// the find
tonhowtf/omniget
Open-source desktop app for downloading, organizing and studying media. Native cross-platform (Tauri + Rust + Svelte). PDF/EPUB reader with focus mode, timestamped notes and spaced repetition. Media downloads via yt-dlp (1.800+ sites). Extensible plugin system.
OmniGet is a Tauri/Rust/Svelte desktop app that wraps yt-dlp and custom platform extractors into a single GUI with a built-in media library, course player, PDF/EPUB reader, and music player. It targets people who currently juggle multiple tools to download from Udemy, YouTube, and similar platforms and want everything in one place. The pitch is real: this combination genuinely didn't exist as a polished open source app before.
The Tauri stack is the right call here — native binary, no Electron memory bloat, Rust handles the download queue and FFmpeg orchestration without GC pauses. The plugin SDK (omniget-plugin-sdk crate with a proper traits abstraction) means platform extractors don't have to live in the core binary, which will matter as site count grows. The browser extension with a native messaging bridge is a genuinely useful UX shortcut — one click to hand a URL to the app without switching windows. The yt-dlp SHA256 verification before execution is a small but correct security call that most similar tools skip.

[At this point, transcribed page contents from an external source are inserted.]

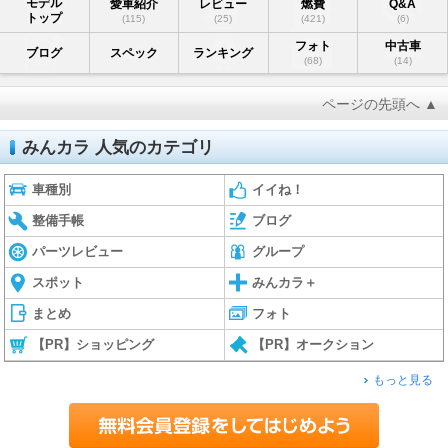
モデル
愛車紹介
レビュー
燃費
Q&A
トップ
(115)
(25)
(421)
(6)
フォト
中古車
ブログ
スペック
ランキング
(68)
(14)
ページの先頭へ ▲
みんカラ 人気のカテゴリ
車種別
イイね！
整備手帳
ブログ
パーツレビュー
グループ
スポット
みんカラ＋
まとめ
フォト
【PR】ショッピング
【PR】オークション
もっと見る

The repo has no visible test suite beyond the browser extension — the core Rust download logic, queue recovery, and platform extractors have no tests in the tree, which means breakage when yt-dlp or platform APIs change will be discovered by users rather than CI. The 'plugin system' and 'P2P transfer' features read like they're early or aspirational — the plugin SDK exists but there's no public plugin registry or documentation on how to actually ship one, so the extensibility claim is mostly theoretical right now. Bundling yt-dlp and FFmpeg avoids setup friction but also means the app ships two frequently-updated binaries it needs to track; the auto-update story for those dependencies isn't documented and will become a maintenance drag. The cookie capture approach (browser extension reads cookies and hands them to the Rust layer) works but is a persistent cat-and-mouse game with browser security policy changes — Chrome's Manifest V3 restrictions will keep making this harder.